Image and design file data:
· · ·

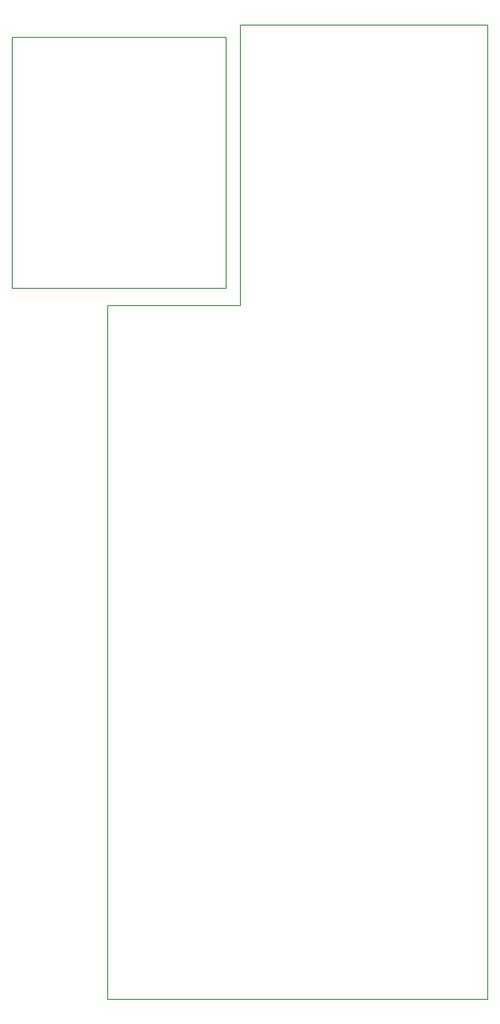
<source format=gbr>
G04 #@! TF.GenerationSoftware,KiCad,Pcbnew,(5.0.0)*
G04 #@! TF.CreationDate,2018-10-20T13:21:43+01:00*
G04 #@! TF.ProjectId,AD9833FunctionGenerator,41443938333346756E6374696F6E4765,rev?*
G04 #@! TF.SameCoordinates,Original*
G04 #@! TF.FileFunction,Profile,NP*
%FSLAX46Y46*%
G04 Gerber Fmt 4.6, Leading zero omitted, Abs format (unit mm)*
G04 Created by KiCad (PCBNEW (5.0.0)) date 10/20/18 13:21:43*
%MOMM*%
%LPD*%
G01*
G04 APERTURE LIST*
%ADD10C,0.150000*%
G04 APERTURE END LIST*
D10*
X132715000Y-231140000D02*
X132715000Y-63500000D01*
X50873681Y-108802698D02*
X87703681Y-108802698D01*
X50873681Y-65622698D02*
X50873681Y-108802698D01*
X87703681Y-65622698D02*
X50873681Y-65622698D01*
X87703681Y-108802698D02*
X87703681Y-65622698D01*
X67310000Y-231140000D02*
X67310000Y-111760000D01*
X90170000Y-111760000D02*
X90170000Y-63500000D01*
X67310000Y-111760000D02*
X90170000Y-111760000D01*
X132715000Y-231140000D02*
X67310000Y-231140000D01*
X90170000Y-63500000D02*
X132715000Y-63500000D01*
M02*

</source>
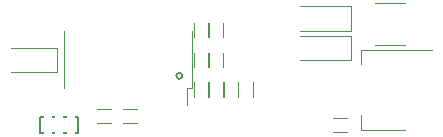
<source format=gbr>
G04 #@! TF.FileFunction,Legend,Bot*
%FSLAX46Y46*%
G04 Gerber Fmt 4.6, Leading zero omitted, Abs format (unit mm)*
G04 Created by KiCad (PCBNEW 4.0.7) date 05/30/18 02:56:49*
%MOMM*%
%LPD*%
G01*
G04 APERTURE LIST*
%ADD10C,0.100000*%
%ADD11C,0.127000*%
%ADD12C,0.120000*%
%ADD13C,0.101600*%
%ADD14C,0.200000*%
%ADD15C,1.551600*%
%ADD16C,2.001600*%
%ADD17R,0.701600X1.001600*%
%ADD18R,1.001600X0.701600*%
%ADD19R,2.051600X1.601600*%
%ADD20R,1.001600X1.301600*%
%ADD21R,1.625600X3.149600*%
%ADD22R,1.801600X1.801600*%
%ADD23O,1.801600X1.801600*%
%ADD24R,2.101600X3.901600*%
%ADD25R,2.101600X1.601600*%
%ADD26R,0.901600X1.401600*%
%ADD27R,0.701600X1.601600*%
%ADD28C,1.828800*%
%ADD29R,1.828800X1.828800*%
%ADD30C,1.951600*%
G04 APERTURE END LIST*
D10*
D11*
X16000000Y-10250000D02*
G75*
G03X16000000Y-10250000I-250000J0D01*
G01*
D10*
X11000000Y-14250000D02*
X12200000Y-14250000D01*
X11000000Y-13050000D02*
X12200000Y-13050000D01*
X19450000Y-12000000D02*
X19450000Y-10800000D01*
X18250000Y-12000000D02*
X18250000Y-10800000D01*
X17000000Y-8300000D02*
X17000000Y-9500000D01*
X18200000Y-8300000D02*
X18200000Y-9500000D01*
X18200000Y-12000000D02*
X18200000Y-10800000D01*
X17000000Y-12000000D02*
X17000000Y-10800000D01*
X18250000Y-8300000D02*
X18250000Y-9500000D01*
X19450000Y-8300000D02*
X19450000Y-9500000D01*
X18250000Y-5800000D02*
X18250000Y-7000000D01*
X19450000Y-5800000D02*
X19450000Y-7000000D01*
X18200000Y-7000000D02*
X18200000Y-5800000D01*
X17000000Y-7000000D02*
X17000000Y-5800000D01*
D12*
X30250000Y-6850000D02*
X26000000Y-6850000D01*
X30250000Y-8950000D02*
X26000000Y-8950000D01*
X30250000Y-6850000D02*
X30250000Y-8950000D01*
X30250000Y-4350000D02*
X26000000Y-4350000D01*
X30250000Y-6450000D02*
X26000000Y-6450000D01*
X30250000Y-4350000D02*
X30250000Y-6450000D01*
D10*
X9950000Y-13050000D02*
X8750000Y-13050000D01*
X9950000Y-14250000D02*
X8750000Y-14250000D01*
D12*
X5425000Y-7890000D02*
X5425000Y-9890000D01*
X5425000Y-9890000D02*
X1525000Y-9890000D01*
X5425000Y-7890000D02*
X1525000Y-7890000D01*
D13*
X34870000Y-4122000D02*
X32330000Y-4122000D01*
X32330000Y-7678000D02*
X34870000Y-7678000D01*
D10*
X19500000Y-10800000D02*
X19500000Y-12000000D01*
X20700000Y-10800000D02*
X20700000Y-12000000D01*
X20750000Y-10800000D02*
X20750000Y-12000000D01*
X21950000Y-10800000D02*
X21950000Y-12000000D01*
X29950000Y-13800000D02*
X28750000Y-13800000D01*
X29950000Y-15000000D02*
X28750000Y-15000000D01*
D12*
X31110000Y-14840000D02*
X31110000Y-13580000D01*
X31110000Y-8020000D02*
X31110000Y-9280000D01*
X34870000Y-14840000D02*
X31110000Y-14840000D01*
X37120000Y-8020000D02*
X31110000Y-8020000D01*
X16830000Y-11290000D02*
X16430000Y-11290000D01*
X16430000Y-11290000D02*
X16430000Y-12690000D01*
X16830000Y-11290000D02*
X16830000Y-6490000D01*
X6030000Y-11290000D02*
X6030000Y-6490000D01*
D14*
X4000000Y-15050000D02*
X7200000Y-15050000D01*
X7200000Y-13750000D02*
X4000000Y-13750000D01*
X4000000Y-13750000D02*
X4000000Y-15050000D01*
X7200000Y-13750000D02*
X7200000Y-15050000D01*
%LPC*%
D15*
X4128000Y-6390000D03*
X4128000Y-11390000D03*
D16*
X1428000Y-5390000D03*
X1428000Y-12390000D03*
D17*
X12350000Y-13650000D03*
X10850000Y-13650000D03*
D18*
X18850000Y-10650000D03*
X18850000Y-12150000D03*
X17600000Y-9650000D03*
X17600000Y-8150000D03*
X17600000Y-10650000D03*
X17600000Y-12150000D03*
X18850000Y-9650000D03*
X18850000Y-8150000D03*
X18850000Y-7150000D03*
X18850000Y-5650000D03*
X17600000Y-5650000D03*
X17600000Y-7150000D03*
D19*
X28975000Y-7900000D03*
X26225000Y-7900000D03*
X28975000Y-5400000D03*
X26225000Y-5400000D03*
D17*
X8600000Y-13650000D03*
X10100000Y-13650000D03*
D20*
X4825000Y-8890000D03*
X1525000Y-8890000D03*
D21*
X35632000Y-5900000D03*
X31568000Y-5900000D03*
D22*
X41910000Y-11430000D03*
D23*
X39370000Y-11430000D03*
X41910000Y-8890000D03*
X39370000Y-8890000D03*
X41910000Y-6350000D03*
X39370000Y-6350000D03*
D18*
X20100000Y-12150000D03*
X20100000Y-10650000D03*
X21350000Y-12150000D03*
X21350000Y-10650000D03*
D17*
X28600000Y-14400000D03*
X30100000Y-14400000D03*
D24*
X29870000Y-11430000D03*
D25*
X36170000Y-11430000D03*
X36170000Y-13730000D03*
X36170000Y-9130000D03*
D26*
X15880000Y-12040000D03*
X14600000Y-12040000D03*
X13340000Y-12040000D03*
X12070000Y-12040000D03*
X10790000Y-12040000D03*
X9520000Y-12040000D03*
X8260000Y-12040000D03*
X6980000Y-12040000D03*
X6980000Y-5740000D03*
X8260000Y-5740000D03*
X9520000Y-5740000D03*
X10790000Y-5740000D03*
X12070000Y-5740000D03*
X13340000Y-5740000D03*
X14600000Y-5740000D03*
X15880000Y-5740000D03*
D27*
X6550000Y-14400000D03*
X5600000Y-14400000D03*
X4650000Y-14400000D03*
D28*
X39370000Y-16510000D03*
X36830000Y-16510000D03*
X34290000Y-16510000D03*
X31750000Y-16510000D03*
X29210000Y-16510000D03*
X26670000Y-16510000D03*
X24130000Y-16510000D03*
X21590000Y-16510000D03*
X19050000Y-16510000D03*
X16510000Y-16510000D03*
X13970000Y-16510000D03*
X11430000Y-16510000D03*
X8890000Y-16510000D03*
X6350000Y-16510000D03*
X3810000Y-16510000D03*
X3810000Y-1270000D03*
X6350000Y-1270000D03*
X8890000Y-1270000D03*
X11430000Y-1270000D03*
X13970000Y-1270000D03*
X16510000Y-1270000D03*
X19050000Y-1270000D03*
X21590000Y-1270000D03*
X24130000Y-1270000D03*
X26670000Y-1270000D03*
X29210000Y-1270000D03*
X31750000Y-1270000D03*
X34290000Y-1270000D03*
X36830000Y-1270000D03*
D29*
X39370000Y-1270000D03*
D30*
X41910000Y-1270000D03*
X41910000Y-16510000D03*
X1270000Y-1270000D03*
X1270000Y-16510000D03*
M02*

</source>
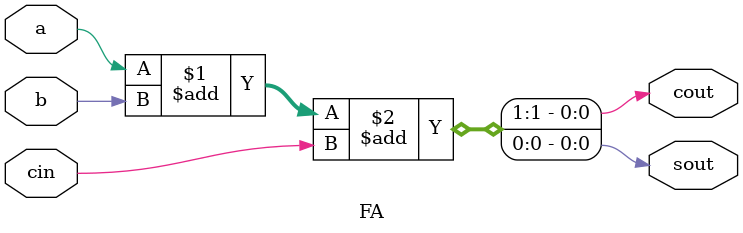
<source format=v>
`timescale 1ns / 1ps

module FA(sout,cout,a,b,cin);
  output sout,cout;
  input a,b,cin;
  assign {cout, sout}= a+b+cin;
//  assign sout=(a^b^cin);
//  assign cout=((a&b)|(a&cin)|(b&cin));
endmodule

</source>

· · ·

What the task asks
Your copy should consist only of the lines from the one containing "X11430000Y-1270000D03*" through the last line of the entries above, reproduced exactly, without pictures.

Solution for this exercise
X11430000Y-1270000D03*
X13970000Y-1270000D03*
X16510000Y-1270000D03*
X19050000Y-1270000D03*
X21590000Y-1270000D03*
X24130000Y-1270000D03*
X26670000Y-1270000D03*
X29210000Y-1270000D03*
X31750000Y-1270000D03*
X34290000Y-1270000D03*
X36830000Y-1270000D03*
D29*
X39370000Y-1270000D03*
D30*
X41910000Y-1270000D03*
X41910000Y-16510000D03*
X1270000Y-1270000D03*
X1270000Y-16510000D03*
M02*

</source>
<source format=v>
`timescale 1ns / 1ps

module FA(sout,cout,a,b,cin);
  output sout,cout;
  input a,b,cin;
  assign {cout, sout}= a+b+cin;
//  assign sout=(a^b^cin);
//  assign cout=((a&b)|(a&cin)|(b&cin));
endmodule

</source>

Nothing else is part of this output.